# Exercise
Below are records to transcribe exactly, without their pictures.

---- Dataset records

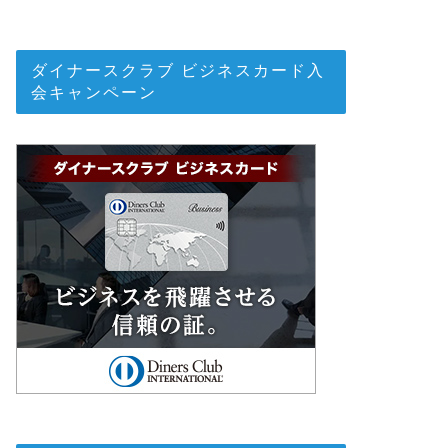
ダイナースクラブ ビジネスカード入
会キャンペーン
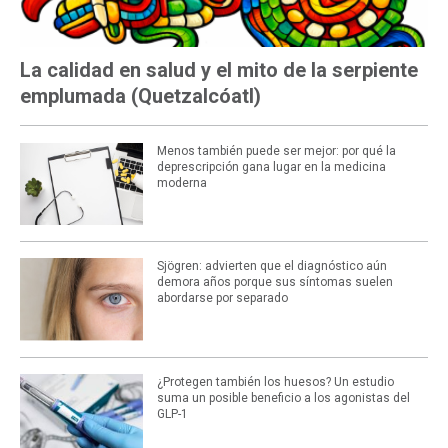
La calidad en salud y el mito de la serpiente
emplumada (Quetzalcóatl)
Menos también puede ser mejor: por qué la
deprescripción gana lugar en la medicina
moderna
Sjögren: advierten que el diagnóstico aún
demora años porque sus síntomas suelen
abordarse por separado
¿Protegen también los huesos? Un estudio
suma un posible beneficio a los agonistas del
GLP-1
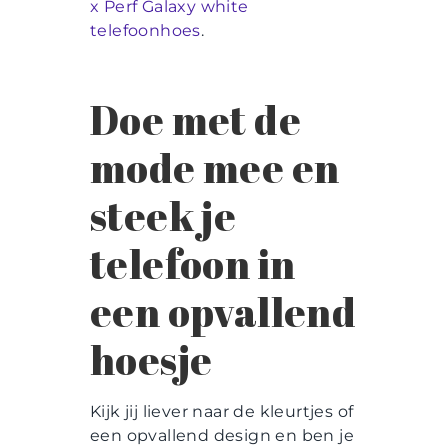
x Perf Galaxy white
telefoonhoes
.
Doe met de
mode mee en
steek je
telefoon in
een opvallend
hoesje
Kijk jij liever naar de kleurtjes of
een opvallend design en ben je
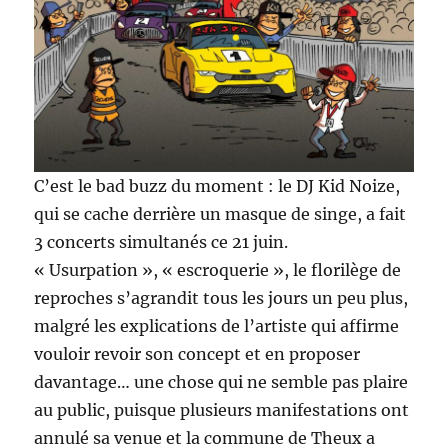
C’est le bad buzz du moment : le DJ Kid Noize,
qui se cache derrière un masque de singe, a fait
3 concerts simultanés ce 21 juin.
« Usurpation », « escroquerie », le florilège de
reproches s’agrandit tous les jours un peu plus,
malgré les explications de l’artiste qui affirme
vouloir revoir son concept et en proposer
davantage… une chose qui ne semble pas plaire
au public, puisque plusieurs manifestations ont
annulé sa venue et la commune de Theux a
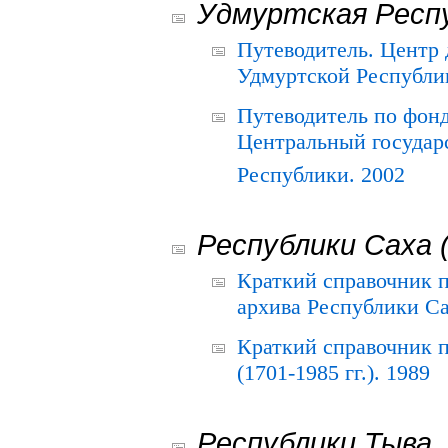
Удмуртская Респ
Путеводитель. Центр
Удмуртской Республи
Путеводитель по фон
Центральный государ
Республики. 2002
Республики Саха 
Краткий справочник 
архива Республики Са
Краткий справочник
(1701-1985 гг.). 1989
Республики Тыва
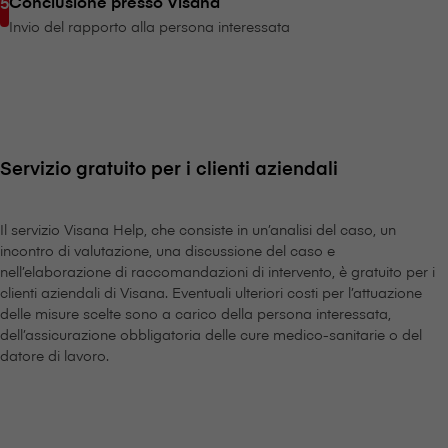
Conclusione presso V⁠i⁠s⁠a⁠n⁠a
Invio del rapporto alla persona interessata
Servizio gratuito per i clienti aziendali
Il servizio V⁠i⁠s⁠a⁠n⁠a Help, che consiste in un’analisi del caso, un
incontro di valutazione, una discussione del caso e
nell’elaborazione di raccomandazioni di intervento, è gratuito per i
clienti aziendali di V⁠i⁠s⁠a⁠n⁠a. Eventuali ulteriori costi per l’attuazione
delle misure scelte sono a carico della persona interessata,
dell’assicurazione obbligatoria delle cure medico-sanitarie o del
datore di lavoro.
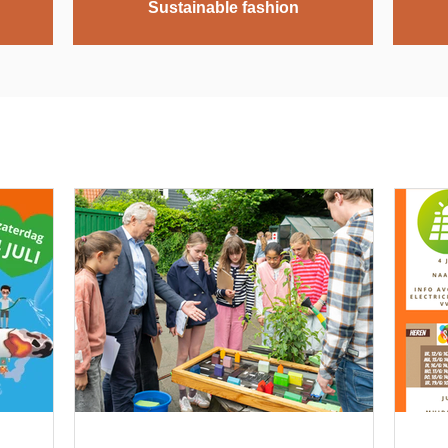
Sustainable fashion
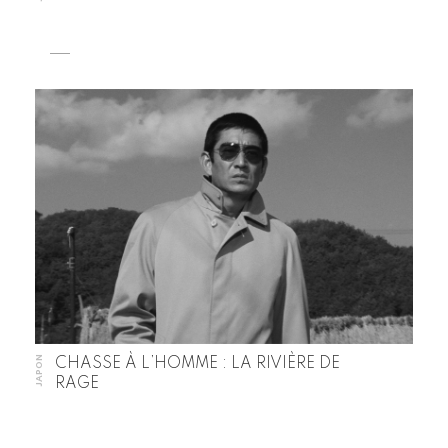
JAPON
CHASSE À L’HOMME : LA RIVIÈRE DE
RAGE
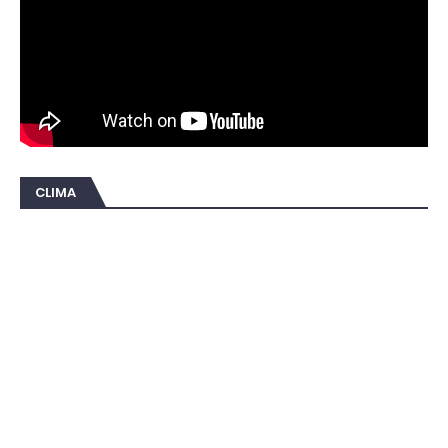
CLIMA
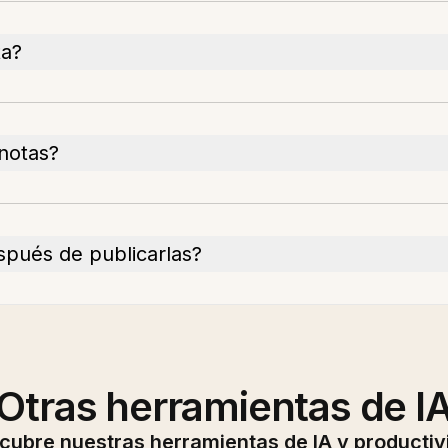
ta?
 notas?
spués de publicarlas?
Otras herramientas de I
cubre nuestras herramientas de IA y productiv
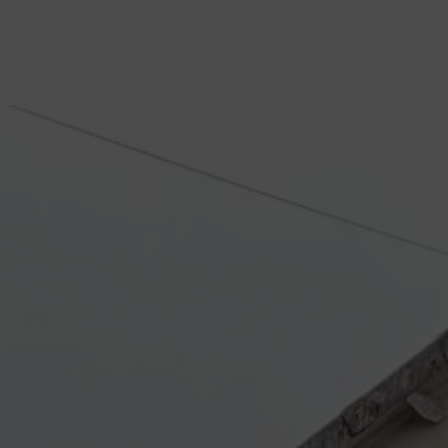
Tarn
|
finition terrassement après construction maison individuelle Tarn
|
Entreprise d’assainissement à Albi pour installation puis maintien de filtre
compact individuel
|
assainissement non collectif mise aux normes terrain
maison Tarn
|
mise aux normes assainissement individuel dans le Tarn
|
devis terrassement piscine enterrée avec accès difficile dans le Tarn
|
Service
de terrassement à Albi pour nivellement complet de grand jardin en pente
douce
|
coût mise en conformité assainissement maison Tarn
|
mise aux
normes assainissement non collectif Albi
|
travaux assainissement
obligatoires après contrôle SPANC Tarn
|
entreprise pour mise aux normes
d’assainissement non collectif pour maison individuelle à Albi Gaillac et
Carmaux
|
démolition garage muret fondation terrain Tarn Albi
|
entreprise
pour remplacement de fosse septique non conforme par installation aux
normes à Albi Gaillac
|
devis assainissement non conforme vente maison
Tarn
|
expert terrassement enrochement mur soutènement Albi
|
travaux de
terrassement et évacuation terres excédentaires dans le Tarn
|
raccordement
réseaux humides et secs pour villa Albi
|
mise aux normes installation ANC
après contrôle SPANC
|
entreprise locale pour terrassement piscine et
préparation des abords extérieurs
|
Entreprise de terrassement à Albi pour
enlèvement de remblais et aménagement paysager
|
entreprise de
terrassement pour préparer un terrain avant construction de maison
individuelle dans le Tarn
|
devis pour mur de soutènement et terrassement
terrain pentu à Gaillac Albi et Marssac-sur-Tarn
|
mise aux normes
assainissement individuel exigée par le SPANC à Albi Réalmont et Lescure-
d’Albigeois
|
terrassier pour terrassement piscine avec évacuation des terres
et préparation du fond
|
travaux d’assainissement obligatoires suite à un
contrôle SPANC défavorable à Albi Gaillac et Carmaux
|
aménagement
extérieur complet accès et allée gravier Albi
|
Société d’aménagement
extérieur à Albi pose de bordures, allées gravillonnées et terrassement
|
demande de devis assainissement VRD terrassement Tarn
|
devis en ligne
entreprise terrassement professionnel Albi
|
création allée carrossable et
parking maison Albi avec devis
|
Professionnels pour rénovation
assainissement à Albi remplacement fosse toutes eaux dépassée
|
entreprise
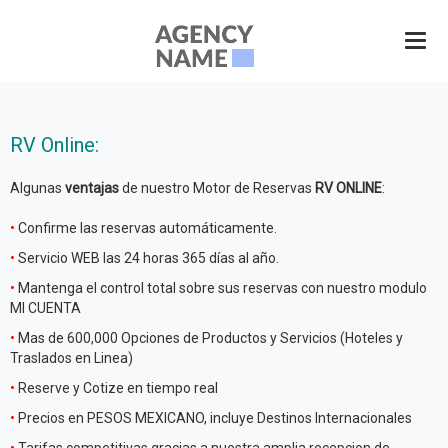
RV Online:
Algunas
ventajas
de nuestro Motor de Reservas
RV ONLINE
:
•
Confirme las reservas automáticamente.
•
Servicio WEB las 24 horas 365 días al año.
•
Mantenga el control total sobre sus reservas con nuestro modulo
MI CUENTA
•
Mas de 600,000 Opciones de Productos y Servicios (Hoteles y
Traslados en Linea)
•
Reserve y Cotize en tiempo real
•
Precios en PESOS MEXICANO, incluye Destinos Internacionales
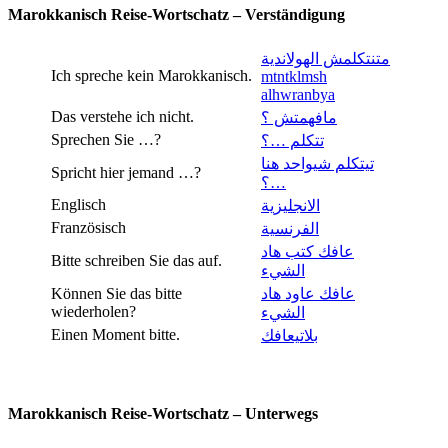
Marokkanisch Reise-Wortschatz – Verständigung
متنتكلمش الهولاندية
Ich spreche kein Marokkanisch.
mtntklmsh
alhwranbya
Das verstehe ich nicht.
مافهمتش ؟
Sprechen Sie …?
تتكلم …؟
تيتكلم شيواحد هنا
Spricht hier jemand …?
…؟
Englisch
الانجليزية
Französisch
الفرنسية
عافك كتب هاد
Bitte schreiben Sie das auf.
الشيء
Können Sie das bitte
عافك عاود هاد
wiederholen?
الشيء
Einen Moment bitte.
بلاتيعافك
Marokkanisch Reise-Wortschatz – Unterwegs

--------

# Task output
ダイナースクラブ ビジネスカード入
会キャンペーン
La calidad en salud y el mito de la serpiente
emplumada (Quetzalcóatl)
Menos también puede ser mejor: por qué la
deprescripción gana lugar en la medicina
moderna
Sjögren: advierten que el diagnóstico aún
demora años porque sus síntomas suelen
abordarse por separado
¿Protegen también los huesos? Un estudio
suma un posible beneficio a los agonistas del
GLP-1
x Perf Galaxy white
telefoonhoes
.
Doe met de
mode mee en
steek je
telefoon in
een opvallend
hoesje
Kijk jij liever naar de kleurtjes of
een opvallend design en ben je
C’est le bad buzz du moment : le DJ Kid Noize,
qui se cache derrière un masque de singe, a fait
3 concerts simultanés ce 21 juin.
« Usurpation », « escroquerie », le florilège de
reproches s’agrandit tous les jours un peu plus,
malgré les explications de l’artiste qui affirme
vouloir revoir son concept et en proposer
davantage… une chose qui ne semble pas plaire
au public, puisque plusieurs manifestations ont
annulé sa venue et la commune de Theux a
Удмуртская Респ
Путеводитель. Центр
Удмуртской Республи
Путеводитель по фон
Центральный государ
Республики. 2002
Республики Саха 
Краткий справочник 
архива Республики Са
Краткий справочник
(1701-1985 гг.). 1989
Республики Тыва
Conclusione presso V⁠i⁠s⁠a⁠n⁠a
Invio del rapporto alla persona interessata
Servizio gratuito per i clienti aziendali
Il servizio V⁠i⁠s⁠a⁠n⁠a Help, che consiste in un’analisi del caso, un
incontro di valutazione, una discussione del caso e
nell’elaborazione di raccomandazioni di intervento, è gratuito per i
clienti aziendali di V⁠i⁠s⁠a⁠n⁠a. Eventuali ulteriori costi per l’attuazione
delle misure scelte sono a carico della persona interessata,
dell’assicurazione obbligatoria delle cure medico-sanitarie o del
datore di lavoro.
Sustainable fashion
JAPON
CHASSE À L’HOMME : LA RIVIÈRE DE
RAGE
CLIMA
ta?
 notas?
spués de publicarlas?
Otras herramientas de I
cubre nuestras herramientas de IA y productiv
Tarn
|
finition terrassement après construction maison individuelle Tarn
|
Entreprise d’assainissement à Albi pour installation puis maintien de filtre
compact individuel
|
assainissement non collectif mise aux normes terrain
maison Tarn
|
mise aux normes assainissement individuel dans le Tarn
|
devis terrassement piscine enterrée avec accès difficile dans le Tarn
|
Service
de terrassement à Albi pour nivellement complet de grand jardin en pente
douce
|
coût mise en conformité assainissement maison Tarn
|
mise aux
normes assainissement non collectif Albi
|
travaux assainissement
obligatoires après contrôle SPANC Tarn
|
entreprise pour mise aux normes
d’assainissement non collectif pour maison individuelle à Albi Gaillac et
Carmaux
|
démolition garage muret fondation terrain Tarn Albi
|
entreprise
pour remplacement de fosse septique non conforme par installation aux
normes à Albi Gaillac
|
devis assainissement non conforme vente maison
Tarn
|
expert terrassement enrochement mur soutènement Albi
|
travaux de
terrassement et évacuation terres excédentaires dans le Tarn
|
raccordement
réseaux humides et secs pour villa Albi
|
mise aux normes installation ANC
après contrôle SPANC
|
entreprise locale pour terrassement piscine et
préparation des abords extérieurs
|
Entreprise de terrassement à Albi pour
enlèvement de remblais et aménagement paysager
|
entreprise de
terrassement pour préparer un terrain avant construction de maison
individuelle dans le Tarn
|
devis pour mur de soutènement et terrassement
terrain pentu à Gaillac Albi et Marssac-sur-Tarn
|
mise aux normes
assainissement individuel exigée par le SPANC à Albi Réalmont et Lescure-
d’Albigeois
|
terrassier pour terrassement piscine avec évacuation des terres
et préparation du fond
|
travaux d’assainissement obligatoires suite à un
contrôle SPANC défavorable à Albi Gaillac et Carmaux
|
aménagement
extérieur complet accès et allée gravier Albi
|
Société d’aménagement
extérieur à Albi pose de bordures, allées gravillonnées et terrassement
|
demande de devis assainissement VRD terrassement Tarn
|
devis en ligne
entreprise terrassement professionnel Albi
|
création allée carrossable et
parking maison Albi avec devis
|
Professionnels pour rénovation
assainissement à Albi remplacement fosse toutes eaux dépassée
|
entreprise
RV Online:
Algunas
ventajas
de nuestro Motor de Reservas
RV ONLINE
:
•
Confirme las reservas automáticamente.
•
Servicio WEB las 24 horas 365 días al año.
•
Mantenga el control total sobre sus reservas con nuestro modulo
MI CUENTA
•
Mas de 600,000 Opciones de Productos y Servicios (Hoteles y
Traslados en Linea)
•
Reserve y Cotize en tiempo real
•
Precios en PESOS MEXICANO, incluye Destinos Internacionales
Marokkanisch Reise-Wortschatz – Verständigung
متنتكلمش الهولاندية
Ich spreche kein Marokkanisch.
mtntklmsh
alhwranbya
Das verstehe ich nicht.
مافهمتش ؟
Sprechen Sie …?
تتكلم …؟
تيتكلم شيواحد هنا
Spricht hier jemand …?
…؟
Englisch
الانجليزية
Französisch
الفرنسية
عافك كتب هاد
Bitte schreiben Sie das auf.
الشيء
Können Sie das bitte
عافك عاود هاد
wiederholen?
الشيء
Einen Moment bitte.
بلاتيعافك
Marokkanisch Reise-Wortschatz – Unterwegs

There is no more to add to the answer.